Dans le CHSLD où travaille Marie-Pierre Boucher, il reste peu ou pas d’employés réguliers, qui ont été réaffectés dans le second bâtiment du même 

CHSLD. Résultat : les résidents font constamment face à de nouveaux employés et leurs habitudes sont peu connues du personnel.

« Quand on arrive pour faire manger une personne, parfois on doit chercher ses dentiers. Ou bien on cherche les lunettes. Mais en même temps, je vois bien que tout le monde fait de son mieux. Les gens sont très gentils », explique Marie-Pierre Boucher.

Les aides de service ont peu de formation avant d’entrer en poste. Mais ils sentent néanmoins qu’ils font une réelle différence dans la vie des résidents et dans celle des employés fatigués.
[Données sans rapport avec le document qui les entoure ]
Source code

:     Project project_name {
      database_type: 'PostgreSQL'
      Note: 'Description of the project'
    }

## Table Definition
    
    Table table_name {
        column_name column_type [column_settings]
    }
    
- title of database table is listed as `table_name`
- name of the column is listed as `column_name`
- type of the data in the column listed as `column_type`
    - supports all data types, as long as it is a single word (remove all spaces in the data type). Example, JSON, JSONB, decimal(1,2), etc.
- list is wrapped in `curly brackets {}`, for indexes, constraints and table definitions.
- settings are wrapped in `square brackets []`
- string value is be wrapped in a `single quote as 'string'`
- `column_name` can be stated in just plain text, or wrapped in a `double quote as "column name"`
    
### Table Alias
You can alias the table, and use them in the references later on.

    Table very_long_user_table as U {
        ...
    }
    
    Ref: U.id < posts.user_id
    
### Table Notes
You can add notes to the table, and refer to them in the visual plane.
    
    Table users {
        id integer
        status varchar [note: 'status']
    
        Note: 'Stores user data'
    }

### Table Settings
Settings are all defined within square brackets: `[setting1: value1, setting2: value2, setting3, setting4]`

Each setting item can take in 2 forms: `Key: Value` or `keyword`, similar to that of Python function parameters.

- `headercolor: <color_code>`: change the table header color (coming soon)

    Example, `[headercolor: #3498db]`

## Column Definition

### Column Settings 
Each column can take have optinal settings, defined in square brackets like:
Audrey Richard n’a donc pas l’intention de changer d’emploi à court terme. « Tant qu’à travailler, il y a ici des gens qui ont besoin d’aide et moi je peux aider! » se réjouit-elle.

Les gestes sont petits, parfois. Une petite jasette en passant, prendre quelques minutes de plus pour laver ou pour faire manger une personne en respectant son rythme. « Les plus petits gestes que je peux faire, ça peut être gros pour une personne », soutient Audrey Richard.

Les avions d’Air Canada voleront beaucoup moins au cours des prochaines années. Daphnée Hallé ne sait pas quand elle pourra de nouveau s’envoler. D’ici là, elle continuera d’étudier à l’université et d’aider dans le CHSLD. « J’aime ce travail parce qu’il fait une différence », conclut-elle.